* **Document excerpt**:
• • • • • • •

@jarek reading through the history of this and will try to come back with thoughts.

via Newton Mail [https://cloudmagic.com/k/d/mailapp?ct=dx&cv=10.0.32&pv=10.14.5&source=email_footer_2] On Mon, Jan 13, 2020 at 3:47 PM, Jarek Potiuk <jarek.pot...@polidea.com> wrote:
I think the main subject has been hijacked (sorry Jacob) - true Pandora's
box. I will just change the subject to something more appropriate and I
proposed we leave the original thread to discuss rescheduling.

I wonder what others think about it (commiters/PMCs)? I think this
subject has been discussed already and maybe we could hear other opinions ?

J.


On Mon, Jan 13, 2020 at 10:47 PM Shaw, Damian P. <
damian.sha...@credit-suisse.com> wrote:

> Here are a couple more examples of where as an Airflow user I am
> introducing state in to my tasks (so they technically breaks idempotency):
> * Authentication mechanisms that return errors based on wrong details,
> state is kept so retries don't cause multiple login attempts which would
> cause the account to be locked, in thie case manual intervention is
> required to re-enable the tasks
> * Sensors that send email/sms notifications on certain events, state is
> kept so they're not redunently sent on retry/reschedule, state is also kept > so they can "escalate" in urgency each time they are sent out even across
> retries/reschedules.

• • • • • • •

* **Problems**:
- 1) Repeat the part of the Airflow email thread from "via Newton Mail" to "to discuss rescheduling." word for word.
- 2) Answer these questions about the Airflow email thread:
(a) Who does Jarek apologize to for the main subject being hijacked?
(b) What does Jarek propose the original thread be left for?
(c) In the authentication example, why is state kept across retries?

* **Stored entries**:
• • • • • • •

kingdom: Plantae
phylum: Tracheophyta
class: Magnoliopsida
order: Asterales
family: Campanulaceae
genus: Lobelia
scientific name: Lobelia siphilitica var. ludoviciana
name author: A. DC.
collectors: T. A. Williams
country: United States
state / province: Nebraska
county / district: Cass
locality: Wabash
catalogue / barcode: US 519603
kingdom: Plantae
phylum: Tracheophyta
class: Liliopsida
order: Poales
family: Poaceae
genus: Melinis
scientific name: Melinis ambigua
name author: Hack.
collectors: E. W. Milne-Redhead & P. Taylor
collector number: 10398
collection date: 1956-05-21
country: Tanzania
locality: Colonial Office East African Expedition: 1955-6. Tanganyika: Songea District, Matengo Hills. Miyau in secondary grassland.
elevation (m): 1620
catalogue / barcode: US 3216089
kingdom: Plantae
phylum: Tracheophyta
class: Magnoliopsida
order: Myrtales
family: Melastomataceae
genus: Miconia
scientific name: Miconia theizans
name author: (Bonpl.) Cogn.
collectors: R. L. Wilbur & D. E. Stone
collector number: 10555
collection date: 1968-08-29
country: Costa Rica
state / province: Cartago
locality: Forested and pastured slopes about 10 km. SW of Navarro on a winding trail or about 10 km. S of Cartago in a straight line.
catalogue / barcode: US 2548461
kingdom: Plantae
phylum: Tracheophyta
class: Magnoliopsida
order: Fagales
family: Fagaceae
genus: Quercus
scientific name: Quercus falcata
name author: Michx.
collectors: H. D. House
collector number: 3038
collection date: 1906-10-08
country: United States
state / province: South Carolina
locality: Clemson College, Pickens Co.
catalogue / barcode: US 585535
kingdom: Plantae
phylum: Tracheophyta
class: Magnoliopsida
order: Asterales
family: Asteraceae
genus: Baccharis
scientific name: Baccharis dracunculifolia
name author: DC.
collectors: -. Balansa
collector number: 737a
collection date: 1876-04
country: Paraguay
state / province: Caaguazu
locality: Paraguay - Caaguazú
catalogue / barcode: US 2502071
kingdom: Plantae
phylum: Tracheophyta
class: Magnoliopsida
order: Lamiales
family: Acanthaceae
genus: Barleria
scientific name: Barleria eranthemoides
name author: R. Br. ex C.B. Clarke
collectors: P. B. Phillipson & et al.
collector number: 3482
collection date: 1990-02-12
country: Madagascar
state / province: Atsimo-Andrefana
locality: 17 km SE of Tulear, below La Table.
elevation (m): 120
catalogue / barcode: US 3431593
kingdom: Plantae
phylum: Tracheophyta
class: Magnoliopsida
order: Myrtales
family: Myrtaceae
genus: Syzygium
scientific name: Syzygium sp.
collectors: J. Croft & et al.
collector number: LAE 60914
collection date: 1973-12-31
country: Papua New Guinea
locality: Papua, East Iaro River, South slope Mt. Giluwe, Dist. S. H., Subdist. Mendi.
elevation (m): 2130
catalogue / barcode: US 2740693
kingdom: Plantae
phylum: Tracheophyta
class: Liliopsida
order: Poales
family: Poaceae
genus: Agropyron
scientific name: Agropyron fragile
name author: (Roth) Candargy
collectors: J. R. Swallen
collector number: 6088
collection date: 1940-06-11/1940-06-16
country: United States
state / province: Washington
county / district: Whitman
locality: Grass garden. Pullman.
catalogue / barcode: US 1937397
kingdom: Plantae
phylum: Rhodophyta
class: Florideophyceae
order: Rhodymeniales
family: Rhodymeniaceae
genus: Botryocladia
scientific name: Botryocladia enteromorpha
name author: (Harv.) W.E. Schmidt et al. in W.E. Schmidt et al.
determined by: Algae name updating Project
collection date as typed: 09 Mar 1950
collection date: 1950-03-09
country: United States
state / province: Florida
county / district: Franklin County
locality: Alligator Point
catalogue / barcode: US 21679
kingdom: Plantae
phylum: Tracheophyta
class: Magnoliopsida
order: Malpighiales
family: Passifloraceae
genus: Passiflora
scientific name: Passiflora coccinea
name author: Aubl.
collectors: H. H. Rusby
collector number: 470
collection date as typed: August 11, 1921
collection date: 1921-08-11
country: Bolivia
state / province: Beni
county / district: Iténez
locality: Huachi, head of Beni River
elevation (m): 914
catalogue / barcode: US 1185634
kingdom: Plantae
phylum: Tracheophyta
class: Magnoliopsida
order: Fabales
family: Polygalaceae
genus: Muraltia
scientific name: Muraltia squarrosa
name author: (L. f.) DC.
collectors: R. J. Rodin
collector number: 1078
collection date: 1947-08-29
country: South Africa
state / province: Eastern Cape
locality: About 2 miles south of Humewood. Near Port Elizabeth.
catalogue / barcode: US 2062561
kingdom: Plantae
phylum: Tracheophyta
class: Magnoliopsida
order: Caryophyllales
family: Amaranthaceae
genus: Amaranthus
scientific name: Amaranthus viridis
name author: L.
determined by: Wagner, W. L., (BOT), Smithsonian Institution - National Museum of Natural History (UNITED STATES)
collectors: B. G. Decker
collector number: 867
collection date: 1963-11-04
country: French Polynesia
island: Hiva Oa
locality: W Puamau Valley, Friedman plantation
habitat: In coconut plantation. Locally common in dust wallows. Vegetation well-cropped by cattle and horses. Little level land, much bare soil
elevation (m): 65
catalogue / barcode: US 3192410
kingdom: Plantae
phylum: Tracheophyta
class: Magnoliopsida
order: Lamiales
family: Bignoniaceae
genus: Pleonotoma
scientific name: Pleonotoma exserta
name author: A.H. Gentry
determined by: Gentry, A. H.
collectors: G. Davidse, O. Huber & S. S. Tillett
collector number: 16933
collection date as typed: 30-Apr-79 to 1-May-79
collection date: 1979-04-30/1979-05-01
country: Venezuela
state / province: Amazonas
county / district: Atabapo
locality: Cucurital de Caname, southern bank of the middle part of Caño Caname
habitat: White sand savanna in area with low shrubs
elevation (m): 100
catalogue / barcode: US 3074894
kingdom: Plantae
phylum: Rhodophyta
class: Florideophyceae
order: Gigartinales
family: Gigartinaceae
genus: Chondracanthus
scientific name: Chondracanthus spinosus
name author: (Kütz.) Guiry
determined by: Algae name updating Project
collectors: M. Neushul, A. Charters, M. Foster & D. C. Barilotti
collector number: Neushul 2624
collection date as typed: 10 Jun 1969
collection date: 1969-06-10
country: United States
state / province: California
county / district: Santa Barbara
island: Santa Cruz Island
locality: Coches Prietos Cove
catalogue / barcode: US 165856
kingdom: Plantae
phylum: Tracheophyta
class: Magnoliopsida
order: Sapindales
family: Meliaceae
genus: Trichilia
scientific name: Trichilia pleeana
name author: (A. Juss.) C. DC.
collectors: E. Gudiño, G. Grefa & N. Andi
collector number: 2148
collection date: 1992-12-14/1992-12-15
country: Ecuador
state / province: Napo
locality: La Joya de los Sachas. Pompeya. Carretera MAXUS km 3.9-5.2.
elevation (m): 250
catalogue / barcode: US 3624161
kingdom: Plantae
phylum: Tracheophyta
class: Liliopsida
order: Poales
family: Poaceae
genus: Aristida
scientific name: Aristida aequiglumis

• • • • • • •

* **Results for each task**:
- 1)
via Newton Mail [https://cloudmagic.com/k/d/mailapp?ct=dx&cv=10.0.32&pv=10.14.5&source=email_footer_2] On Mon, Jan 13, 2020 at 3:47 PM, Jarek Potiuk <jarek.pot...@polidea.com> wrote:
I think the main subject has been hijacked (sorry Jacob) - true Pandora's
box. I will just change the subject to something more appropriate and I
proposed we leave the original thread to discuss rescheduling.

- 2)
(a) Jacob.
(b) To discuss rescheduling.
(c) So retries don't cause multiple login attempts, which would cause the account to be locked.